Şiirleri ilk kez okuduğumda formdan daha çok içeriği takıldı kafama. "Ne çok ölüm var içinde" dedim kendi kendime. Ölüm tüm anlatıların başrolüydü sanki... Ama okumaya devam ettikçe "ölüm" imgesinin aslında yaşamayı ve yaşatmayı arzulayan bir ruhun çığlığı olduğunu anladım. Yaşamın verdiği en büyük ders ölümdür derler. Şiirlerin sanki "Ders alın!" dercesine gerçekleri yüzümüze vurduğunu gördüm. Yaşamanın hakkıyla layıkıyla insanca yaşamanın avucunda kor ateş taşımak kadar zor olduğu bir coğrafya ve kültürde ölümün kendisini esir alamayacağını haykıran bir hassas ruh duydum. İlk kez ölümle acılarla travmalarla yaşamayı ve yaşamın adı olan aşkı bu denli canlı anlatan vefalı bir ses duydum. Aleni olmayan ortaya dökülmeyen iki kişi arasında vefalı bir içses... Okudukça şiirlerdeki her ölümün yaşanan her bir acının aslında bir yaşama ve yaşatma çığlığı olduğunu göreceksiniz. Okudukça bir bireyin dünyaya meydan okumasını göreceksiniz. Şair en gür sesiyle tüm kötülüklere cehalete önyargılara adaletsizliklere yanlış geleneklere ihanetlere vefasızlıklara sevgisizliklere "Artık yeter!" diyor en sağır kulaklara... Okuyun ve yaşamın değerini en büyük öğretmen olan Ölüm'den bir kez daha dinleyin. Kavuşmayı ayrılıklardan sevinci acılardan ihaneti vefadan dinleyin. Okuyun ve acıların kederlerin bir insanı nasıl insan yaptığını görün...

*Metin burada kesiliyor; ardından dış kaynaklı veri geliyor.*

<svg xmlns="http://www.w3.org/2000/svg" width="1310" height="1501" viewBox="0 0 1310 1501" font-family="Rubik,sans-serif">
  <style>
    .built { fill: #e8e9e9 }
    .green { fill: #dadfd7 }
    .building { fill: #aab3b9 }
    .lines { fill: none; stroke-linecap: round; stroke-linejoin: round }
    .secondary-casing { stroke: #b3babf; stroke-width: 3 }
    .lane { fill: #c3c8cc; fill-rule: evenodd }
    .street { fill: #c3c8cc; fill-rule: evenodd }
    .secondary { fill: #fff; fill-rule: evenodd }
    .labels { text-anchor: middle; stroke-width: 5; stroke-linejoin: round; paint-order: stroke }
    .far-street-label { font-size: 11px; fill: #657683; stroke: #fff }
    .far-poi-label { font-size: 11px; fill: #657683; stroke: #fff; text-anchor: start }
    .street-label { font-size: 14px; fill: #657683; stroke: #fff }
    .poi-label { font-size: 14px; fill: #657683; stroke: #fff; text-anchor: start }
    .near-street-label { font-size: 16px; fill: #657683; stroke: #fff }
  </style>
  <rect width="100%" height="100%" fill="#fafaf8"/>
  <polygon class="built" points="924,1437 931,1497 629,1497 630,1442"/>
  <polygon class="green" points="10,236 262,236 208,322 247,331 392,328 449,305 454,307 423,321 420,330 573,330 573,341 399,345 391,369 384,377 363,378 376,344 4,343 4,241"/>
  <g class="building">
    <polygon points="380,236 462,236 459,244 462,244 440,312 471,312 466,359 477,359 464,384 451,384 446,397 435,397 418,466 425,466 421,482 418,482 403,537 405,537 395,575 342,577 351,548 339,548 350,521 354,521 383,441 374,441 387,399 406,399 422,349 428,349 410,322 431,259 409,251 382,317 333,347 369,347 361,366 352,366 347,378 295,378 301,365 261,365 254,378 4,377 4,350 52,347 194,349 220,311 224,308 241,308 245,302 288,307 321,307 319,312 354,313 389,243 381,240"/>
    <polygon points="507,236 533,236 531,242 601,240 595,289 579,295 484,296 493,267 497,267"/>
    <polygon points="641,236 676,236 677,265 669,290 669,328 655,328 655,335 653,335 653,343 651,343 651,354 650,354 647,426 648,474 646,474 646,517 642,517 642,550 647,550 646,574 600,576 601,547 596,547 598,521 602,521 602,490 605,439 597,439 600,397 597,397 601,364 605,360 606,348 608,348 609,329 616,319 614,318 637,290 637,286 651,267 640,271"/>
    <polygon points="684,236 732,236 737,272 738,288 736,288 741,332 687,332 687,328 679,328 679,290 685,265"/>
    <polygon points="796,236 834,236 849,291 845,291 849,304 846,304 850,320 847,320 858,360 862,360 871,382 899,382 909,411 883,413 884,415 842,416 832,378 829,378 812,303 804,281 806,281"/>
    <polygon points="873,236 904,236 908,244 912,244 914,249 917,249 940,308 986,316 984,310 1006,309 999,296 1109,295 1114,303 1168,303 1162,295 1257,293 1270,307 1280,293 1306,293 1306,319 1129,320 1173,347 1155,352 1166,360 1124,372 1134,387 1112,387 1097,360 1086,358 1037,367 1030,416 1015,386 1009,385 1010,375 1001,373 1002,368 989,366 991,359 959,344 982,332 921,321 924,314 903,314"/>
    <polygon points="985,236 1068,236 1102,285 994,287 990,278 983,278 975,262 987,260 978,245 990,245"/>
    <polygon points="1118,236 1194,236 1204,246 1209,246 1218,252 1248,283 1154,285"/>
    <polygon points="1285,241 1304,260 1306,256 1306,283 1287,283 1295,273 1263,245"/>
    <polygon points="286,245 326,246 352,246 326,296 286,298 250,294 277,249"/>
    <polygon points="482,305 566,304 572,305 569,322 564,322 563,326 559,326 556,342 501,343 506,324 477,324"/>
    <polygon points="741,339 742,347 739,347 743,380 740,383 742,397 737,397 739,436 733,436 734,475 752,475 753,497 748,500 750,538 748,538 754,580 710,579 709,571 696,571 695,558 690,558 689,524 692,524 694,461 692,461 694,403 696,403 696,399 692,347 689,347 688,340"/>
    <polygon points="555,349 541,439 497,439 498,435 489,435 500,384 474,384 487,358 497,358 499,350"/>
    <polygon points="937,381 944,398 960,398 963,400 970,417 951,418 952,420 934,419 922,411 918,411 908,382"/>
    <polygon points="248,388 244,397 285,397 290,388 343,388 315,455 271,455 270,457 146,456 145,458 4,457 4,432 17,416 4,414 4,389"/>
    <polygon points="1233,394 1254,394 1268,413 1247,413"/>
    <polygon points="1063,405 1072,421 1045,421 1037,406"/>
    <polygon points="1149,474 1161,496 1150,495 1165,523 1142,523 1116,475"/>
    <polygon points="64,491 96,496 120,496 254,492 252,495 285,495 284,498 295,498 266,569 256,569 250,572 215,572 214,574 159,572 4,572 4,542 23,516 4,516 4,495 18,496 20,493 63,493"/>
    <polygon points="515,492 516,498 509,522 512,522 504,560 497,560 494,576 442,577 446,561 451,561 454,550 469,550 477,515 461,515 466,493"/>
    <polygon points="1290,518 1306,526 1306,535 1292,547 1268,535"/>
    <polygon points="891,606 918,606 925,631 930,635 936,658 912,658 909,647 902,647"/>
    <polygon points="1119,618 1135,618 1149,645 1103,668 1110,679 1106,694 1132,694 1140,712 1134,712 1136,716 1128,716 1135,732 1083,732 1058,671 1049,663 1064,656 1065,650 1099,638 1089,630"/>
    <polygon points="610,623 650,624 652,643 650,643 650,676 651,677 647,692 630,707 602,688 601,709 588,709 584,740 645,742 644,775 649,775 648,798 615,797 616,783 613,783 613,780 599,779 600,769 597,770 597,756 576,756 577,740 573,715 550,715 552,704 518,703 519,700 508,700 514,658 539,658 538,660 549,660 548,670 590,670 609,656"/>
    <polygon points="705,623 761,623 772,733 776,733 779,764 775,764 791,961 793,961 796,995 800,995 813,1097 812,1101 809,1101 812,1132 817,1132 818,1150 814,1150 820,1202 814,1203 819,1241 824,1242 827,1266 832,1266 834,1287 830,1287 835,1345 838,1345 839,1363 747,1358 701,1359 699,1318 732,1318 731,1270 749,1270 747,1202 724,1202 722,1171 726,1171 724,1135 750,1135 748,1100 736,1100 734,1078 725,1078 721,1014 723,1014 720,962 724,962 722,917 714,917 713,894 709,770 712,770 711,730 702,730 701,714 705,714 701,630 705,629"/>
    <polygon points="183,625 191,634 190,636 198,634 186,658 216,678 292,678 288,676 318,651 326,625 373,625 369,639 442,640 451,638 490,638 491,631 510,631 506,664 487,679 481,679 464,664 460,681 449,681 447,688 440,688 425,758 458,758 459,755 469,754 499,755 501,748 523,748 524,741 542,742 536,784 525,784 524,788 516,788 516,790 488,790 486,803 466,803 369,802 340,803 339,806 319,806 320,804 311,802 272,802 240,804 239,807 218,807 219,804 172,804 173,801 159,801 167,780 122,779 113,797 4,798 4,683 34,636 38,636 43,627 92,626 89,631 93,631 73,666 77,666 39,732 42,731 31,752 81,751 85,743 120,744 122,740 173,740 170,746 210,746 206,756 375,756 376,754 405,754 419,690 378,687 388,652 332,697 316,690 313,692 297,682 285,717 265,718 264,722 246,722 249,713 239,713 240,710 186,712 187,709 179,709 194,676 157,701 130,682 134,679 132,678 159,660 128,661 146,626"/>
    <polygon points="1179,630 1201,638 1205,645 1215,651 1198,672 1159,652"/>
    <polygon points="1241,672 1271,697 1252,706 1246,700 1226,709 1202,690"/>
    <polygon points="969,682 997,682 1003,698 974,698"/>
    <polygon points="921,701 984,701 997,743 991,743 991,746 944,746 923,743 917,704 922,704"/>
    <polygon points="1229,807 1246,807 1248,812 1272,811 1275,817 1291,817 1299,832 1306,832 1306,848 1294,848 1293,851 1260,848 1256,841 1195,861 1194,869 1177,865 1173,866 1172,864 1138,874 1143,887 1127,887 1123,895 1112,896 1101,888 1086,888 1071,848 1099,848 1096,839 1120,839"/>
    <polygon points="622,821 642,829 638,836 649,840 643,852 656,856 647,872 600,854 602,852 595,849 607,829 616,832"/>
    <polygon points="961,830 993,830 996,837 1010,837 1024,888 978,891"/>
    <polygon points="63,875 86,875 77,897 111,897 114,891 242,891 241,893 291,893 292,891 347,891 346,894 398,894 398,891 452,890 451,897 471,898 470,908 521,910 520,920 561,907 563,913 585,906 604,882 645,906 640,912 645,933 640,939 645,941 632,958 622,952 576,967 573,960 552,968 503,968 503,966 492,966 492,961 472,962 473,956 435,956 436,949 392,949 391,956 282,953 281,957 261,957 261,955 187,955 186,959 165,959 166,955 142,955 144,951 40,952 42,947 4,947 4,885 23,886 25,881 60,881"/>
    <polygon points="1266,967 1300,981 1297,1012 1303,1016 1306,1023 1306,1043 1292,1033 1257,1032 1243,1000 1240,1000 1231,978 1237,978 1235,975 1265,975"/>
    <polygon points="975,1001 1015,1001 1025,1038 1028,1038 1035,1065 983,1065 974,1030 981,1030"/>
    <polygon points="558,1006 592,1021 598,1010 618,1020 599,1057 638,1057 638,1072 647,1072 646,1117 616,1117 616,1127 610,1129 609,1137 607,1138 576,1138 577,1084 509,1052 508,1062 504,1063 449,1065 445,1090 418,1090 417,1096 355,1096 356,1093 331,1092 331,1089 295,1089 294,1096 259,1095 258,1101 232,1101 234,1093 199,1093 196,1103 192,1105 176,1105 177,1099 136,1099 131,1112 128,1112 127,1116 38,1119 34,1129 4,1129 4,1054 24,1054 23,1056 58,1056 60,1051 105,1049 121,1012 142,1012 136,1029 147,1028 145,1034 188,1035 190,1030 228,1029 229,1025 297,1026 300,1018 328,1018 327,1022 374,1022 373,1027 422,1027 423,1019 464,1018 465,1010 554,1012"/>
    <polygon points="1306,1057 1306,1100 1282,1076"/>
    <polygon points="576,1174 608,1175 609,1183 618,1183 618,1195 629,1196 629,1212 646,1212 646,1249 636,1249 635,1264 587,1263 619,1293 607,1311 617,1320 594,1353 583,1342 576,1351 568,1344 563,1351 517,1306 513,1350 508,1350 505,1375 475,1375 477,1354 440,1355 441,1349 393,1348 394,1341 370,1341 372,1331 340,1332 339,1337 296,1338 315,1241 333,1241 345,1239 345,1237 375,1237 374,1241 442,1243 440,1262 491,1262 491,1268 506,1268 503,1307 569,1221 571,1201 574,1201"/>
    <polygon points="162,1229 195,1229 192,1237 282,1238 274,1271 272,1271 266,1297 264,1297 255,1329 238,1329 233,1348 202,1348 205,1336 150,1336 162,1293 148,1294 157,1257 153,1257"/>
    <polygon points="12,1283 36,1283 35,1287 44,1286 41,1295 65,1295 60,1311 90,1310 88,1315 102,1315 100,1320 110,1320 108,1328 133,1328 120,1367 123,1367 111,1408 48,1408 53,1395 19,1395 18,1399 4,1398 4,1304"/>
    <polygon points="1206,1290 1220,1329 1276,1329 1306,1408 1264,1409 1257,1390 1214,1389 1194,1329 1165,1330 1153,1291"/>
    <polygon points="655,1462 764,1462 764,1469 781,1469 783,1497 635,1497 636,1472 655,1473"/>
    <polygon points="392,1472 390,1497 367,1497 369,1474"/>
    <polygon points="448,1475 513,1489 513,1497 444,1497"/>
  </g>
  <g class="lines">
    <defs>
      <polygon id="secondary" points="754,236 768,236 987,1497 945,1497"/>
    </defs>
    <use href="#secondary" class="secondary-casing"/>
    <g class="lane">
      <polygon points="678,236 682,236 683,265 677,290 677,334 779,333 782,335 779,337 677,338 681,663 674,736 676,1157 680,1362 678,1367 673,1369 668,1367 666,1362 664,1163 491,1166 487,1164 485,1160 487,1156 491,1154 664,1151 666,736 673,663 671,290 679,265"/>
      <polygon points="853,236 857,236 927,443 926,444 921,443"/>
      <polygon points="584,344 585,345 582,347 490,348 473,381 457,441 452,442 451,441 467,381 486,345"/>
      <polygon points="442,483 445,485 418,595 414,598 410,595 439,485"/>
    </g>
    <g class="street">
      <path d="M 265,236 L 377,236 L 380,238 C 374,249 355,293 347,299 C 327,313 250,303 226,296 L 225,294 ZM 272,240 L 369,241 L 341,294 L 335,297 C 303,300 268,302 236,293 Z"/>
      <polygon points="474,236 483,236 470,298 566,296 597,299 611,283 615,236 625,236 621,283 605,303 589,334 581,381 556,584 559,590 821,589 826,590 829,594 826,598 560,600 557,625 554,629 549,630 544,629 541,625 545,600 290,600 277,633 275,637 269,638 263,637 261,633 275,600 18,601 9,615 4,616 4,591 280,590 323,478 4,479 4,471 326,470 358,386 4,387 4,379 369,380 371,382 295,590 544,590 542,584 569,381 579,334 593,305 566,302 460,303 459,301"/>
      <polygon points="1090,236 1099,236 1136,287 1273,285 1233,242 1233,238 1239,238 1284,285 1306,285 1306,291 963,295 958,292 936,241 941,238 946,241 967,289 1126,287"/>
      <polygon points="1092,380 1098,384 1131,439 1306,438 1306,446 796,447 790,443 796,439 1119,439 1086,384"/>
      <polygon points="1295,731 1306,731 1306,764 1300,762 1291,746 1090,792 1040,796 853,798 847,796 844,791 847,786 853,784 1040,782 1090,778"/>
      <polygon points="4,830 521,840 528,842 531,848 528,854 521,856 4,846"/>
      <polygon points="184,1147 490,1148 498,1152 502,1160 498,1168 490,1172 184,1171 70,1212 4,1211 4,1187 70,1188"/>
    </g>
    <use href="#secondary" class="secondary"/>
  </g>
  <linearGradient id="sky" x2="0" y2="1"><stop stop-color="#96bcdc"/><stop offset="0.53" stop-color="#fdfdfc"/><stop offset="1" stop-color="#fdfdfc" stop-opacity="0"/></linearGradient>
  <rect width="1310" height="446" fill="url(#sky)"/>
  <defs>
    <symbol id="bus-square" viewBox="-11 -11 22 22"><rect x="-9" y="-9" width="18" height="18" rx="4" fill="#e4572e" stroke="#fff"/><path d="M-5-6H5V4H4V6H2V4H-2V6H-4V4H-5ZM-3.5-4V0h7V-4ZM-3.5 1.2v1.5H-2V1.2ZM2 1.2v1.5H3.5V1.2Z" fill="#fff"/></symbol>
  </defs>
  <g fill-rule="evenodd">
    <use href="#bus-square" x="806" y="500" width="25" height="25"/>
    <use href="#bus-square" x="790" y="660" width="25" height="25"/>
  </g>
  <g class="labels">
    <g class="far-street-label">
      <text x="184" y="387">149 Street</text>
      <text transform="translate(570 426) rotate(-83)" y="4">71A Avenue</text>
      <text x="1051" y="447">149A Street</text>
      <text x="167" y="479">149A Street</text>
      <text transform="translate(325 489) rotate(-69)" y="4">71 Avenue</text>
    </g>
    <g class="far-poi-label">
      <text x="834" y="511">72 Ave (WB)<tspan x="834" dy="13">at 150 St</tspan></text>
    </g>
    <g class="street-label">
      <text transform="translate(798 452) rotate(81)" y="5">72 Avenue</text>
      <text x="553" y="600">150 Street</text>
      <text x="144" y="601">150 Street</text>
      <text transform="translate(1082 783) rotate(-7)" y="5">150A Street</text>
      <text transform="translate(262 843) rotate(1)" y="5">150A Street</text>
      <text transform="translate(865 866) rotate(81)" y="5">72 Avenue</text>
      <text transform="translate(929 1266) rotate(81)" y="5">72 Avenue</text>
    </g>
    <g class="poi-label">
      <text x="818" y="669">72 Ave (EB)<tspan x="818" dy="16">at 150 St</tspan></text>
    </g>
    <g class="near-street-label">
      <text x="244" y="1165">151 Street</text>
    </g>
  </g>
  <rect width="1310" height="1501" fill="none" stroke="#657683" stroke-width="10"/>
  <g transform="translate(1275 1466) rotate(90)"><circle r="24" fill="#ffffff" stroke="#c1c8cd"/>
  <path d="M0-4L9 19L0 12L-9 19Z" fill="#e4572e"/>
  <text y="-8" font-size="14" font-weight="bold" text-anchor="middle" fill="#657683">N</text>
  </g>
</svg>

Ben özgür soneler diyorum bu anlatılara. Sone tadında ama kural yok kısıt yok kelepçeler yok... Duymak isteyene melodi de var tını da var ahenk de. Ama önce akıl önce kalp önce ruh... Okuyun zorlama kafiyelere seslere melodilere takılmadan hissederek okuyun. Çünkü bu anlatılar salt kulağa değil daha çok akla kalbe ve ruha hitap ediyor. Yoksa ne farkı kalır iyi bir şiirin eğlenceli bir şarkıdan? Ne diyelim; mademki mukadder son ölüm öyleyse: "Ölecekse aşktan ölsün insan."